Ich spüre, wie er seinen Arm locker um meine Schulter legt.
»Ich wüsste gern mehr von dir«, flüstert er mir ins Ohr. »Du bist sehr … interessant.«
»J-ja.« Meine Muskeln spannen sich wie bei einem Tier, das in der Falle sitzt.
»Hier ist es sehr warm.« Zachs Finger bewegen sich über meinen Rücken nach unten. »Sollen wir rausgehen?«
Mein Hirn sucht fieberhaft nach Ausreden. »Ich, äh, ich m-muss …«, stottere ich.
Es passiert blitzschnell. Zachs Arme ziehen mich an sich, und seine Zunge schiebt sich in meinen Mund.
Ich bin zu perplex, um zu reagieren. Völlig überrumpelt lasse ich seinen Kuss über mich ergehen. Seine Zunge zuckt hin und her, als hätte Zach etwas in meinem Mund verloren. Ich schmecke seinen Speichel, dick und schleimig, und ich rieche sauren, abgestandenen Schweiß. Ein Würgereiz steigt von meinem Magen nach oben.
»Nein!«
Ich winde mich aus seinen Armen. Zachs Blick ist so distanziert, dass ich ihn fast nicht wiedererkenne. Der nette, interessierte Junge von eben ist verschwunden.

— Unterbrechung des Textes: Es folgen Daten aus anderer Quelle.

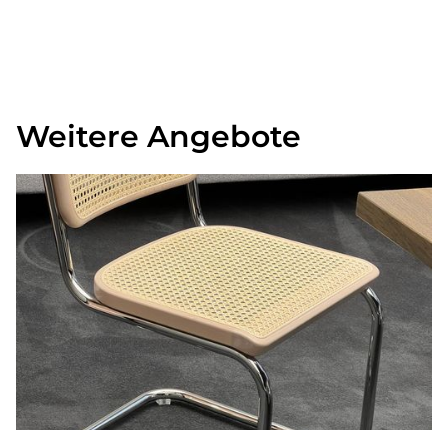
Weitere Angebote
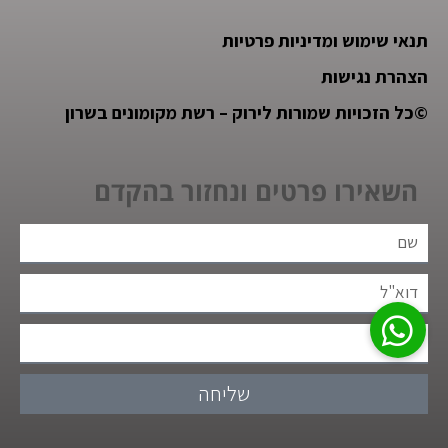
תנאי שימוש ומדיניות פרטיות
הצהרת נגישות
©
כל הזכויות שמורות לירוק – רשת מקומונים בשרון
השאירו פרטים ונחזור בהקדם
שליחה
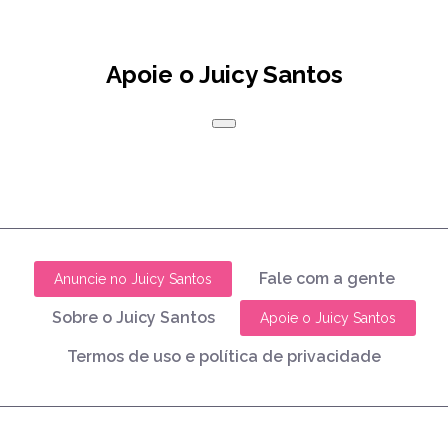
Apoie o Juicy Santos
Fale com a gente
Anuncie no Juicy Santos
Sobre o Juicy Santos
Apoie o Juicy Santos
Termos de uso e política de privacidade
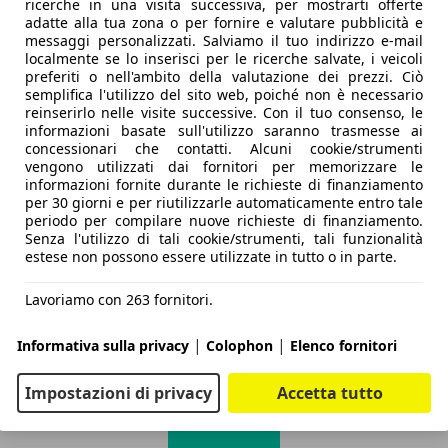
ricerche in una visita successiva, per mostrarti offerte
adatte alla tua zona o per fornire e valutare pubblicità e
messaggi personalizzati. Salviamo il tuo indirizzo e-mail
localmente se lo inserisci per le ricerche salvate, i veicoli
preferiti o nell'ambito della valutazione dei prezzi. Ciò
semplifica l'utilizzo del sito web, poiché non è necessario
reinserirlo nelle visite successive. Con il tuo consenso, le
informazioni basate sull'utilizzo saranno trasmesse ai
concessionari che contatti. Alcuni cookie/strumenti
vengono utilizzati dai fornitori per memorizzare le
informazioni fornite durante le richieste di finanziamento
per 30 giorni e per riutilizzarle automaticamente entro tale
periodo per compilare nuove richieste di finanziamento.
Senza l'utilizzo di tali cookie/strumenti, tali funzionalità
estese non possono essere utilizzate in tutto o in parte.
Lavoriamo con 263 fornitori.
|
|
Informativa sulla privacy
Colophon
Elenco fornitori
Impostazioni di privacy
Accetta tutto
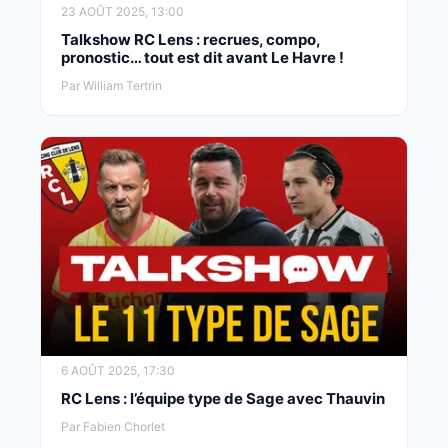
23 AOÛT 2025, 13:00
Talkshow RC Lens : recrues, compo,
pronostic… tout est dit avant Le Havre !
Par William Tertrin
6 AOÛT 2025, 17:30
RC Lens : l’équipe type de Sage avec Thauvin
Par Fabien Chorlet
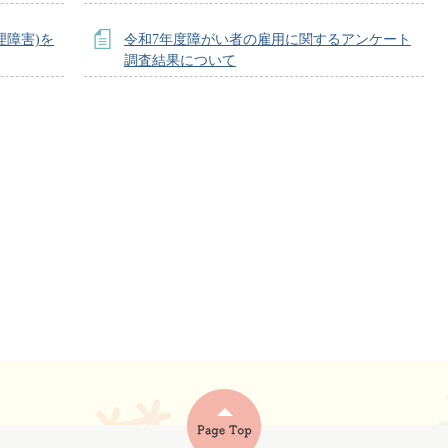
理障害)を
令和7年度障がい者の雇用に関するアンケート
調査結果について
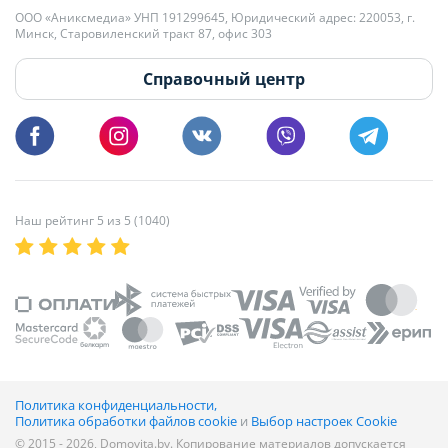
+375 29 179-11-28 Владислав Гладченко
ООО «Аниксмедиа» УНП 191299645, Юридический адрес: 220053, г.
Мы принимаем звонки и отвечаем на письма в будние дни с 9:00 до
Минск, Старовиленский тракт 87, офис 303
18:00.
vg@domovita.by
Справочный центр
Пишите и звоните нам в будние дни с 8:00 до 20:00.
Наш рейтинг 5 из 5 (1040)
Политика конфиденциальности,
Политика обработки файлов cookie
и
Выбор настроек Cookie
© 2015 - 2026, Domovita.by. Копирование материалов допускается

»S-sorry, aber ich habe einen Freund«, lüge ich und versuche, seinen Geschmack runterzuschlucken.
»Das ist für mich kein Problem«, sagt er tonlos.

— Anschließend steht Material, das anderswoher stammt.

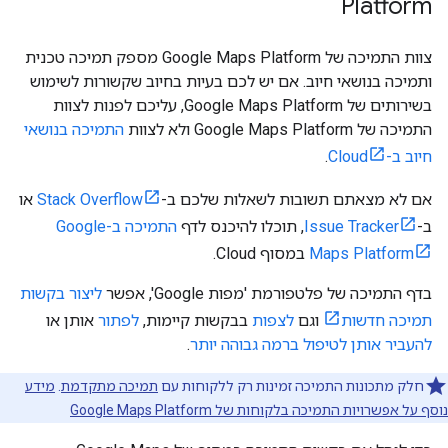
Platform
צוות התמיכה של Google Maps Platform מספק תמיכה טכנית
ותמיכה בנושאי חיוב. אם יש לכם בעיות בחיוב שקשורות לשימוש
בשירותים של Google Maps Platform, עליכם לפנות לצוות
התמיכה של Google Maps Platform ולא לצוות
התמיכה בנושאי
חיוב ב-Cloud
.
אם לא מצאתם תשובות לשאלות שלכם ב-
Stack Overflow
או
ב-
Issue Tracker
, תוכלו להיכנס לדף
התמיכה ב-Google
Maps Platform
במסוף Cloud.
בדף התמיכה של פלטפורמת 'מפות Google', אפשר
ליצור בקשות
תמיכה חדשות
וגם
לצפות
בבקשות קיימות,
לפתור
אותן או
להעביר אותן לטיפול ברמה גבוהה יותר
.
חלק מתכונות התמיכה זמינות רק ללקוחות עם
תמיכה מתקדמת
.
מידע
נוסף על אפשרויות התמיכה בלקוחות של Google Maps Platform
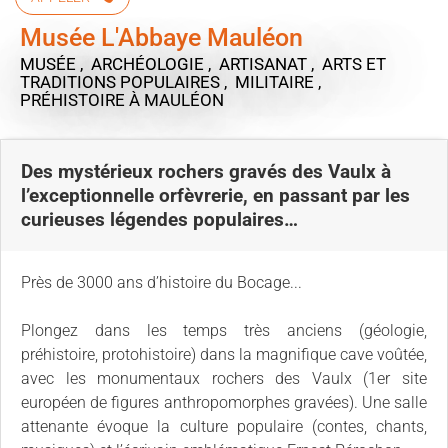
Musée L'Abbaye Mauléon
MUSÉE , ARCHÉOLOGIE , ARTISANAT , ARTS ET
TRADITIONS POPULAIRES , MILITAIRE ,
PRÉHISTOIRE
À MAULÉON
Des mystérieux rochers gravés des Vaulx à
l’exceptionnelle orfèvrerie, en passant par les
curieuses légendes populaires…
Près de 3000 ans d’histoire du Bocage...
Plongez dans les temps très anciens (géologie,
préhistoire, protohistoire) dans la magnifique cave voûtée,
avec les monumentaux rochers des Vaulx (1er site
européen de figures anthropomorphes gravées). Une salle
attenante évoque la culture populaire (contes, chants,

Eilig springe ich auf. »Also, ich gehe dann mal«, rattere ich hinunter. »Nett, dass wir uns unterhalten haben.«
»Du brauchst nicht wegzugehen«, sagt Zach.
»Das weiß ich, aber ich muss zur Toilette.«
Ohne seine Antwort abzuwarten, mache ich mich davon. Meine Wangen brennen, und mein Herz wummert. Ich schlüpfe in die Damentoilette. Zum Glück ist da gerade niemand. Ich lehne mich an die kalte Fliesenwand. O mein Gott, was ist da eben passiert?
Stell dich nicht so an, sage ich zu mir selbst. Es war nur ein Kuss. Wahrscheinlich hat Zach dich jetzt schon vergessen.
Ich gehe zum Waschbecken und betrachte mich im Spiegel. Meine Augen wirken panisch, und an meinem Hals sind rote Flecken. Warum musste Zach ausgerechnet von Emma anfangen? Es ist, als würde sie mich überallhin verfolgen.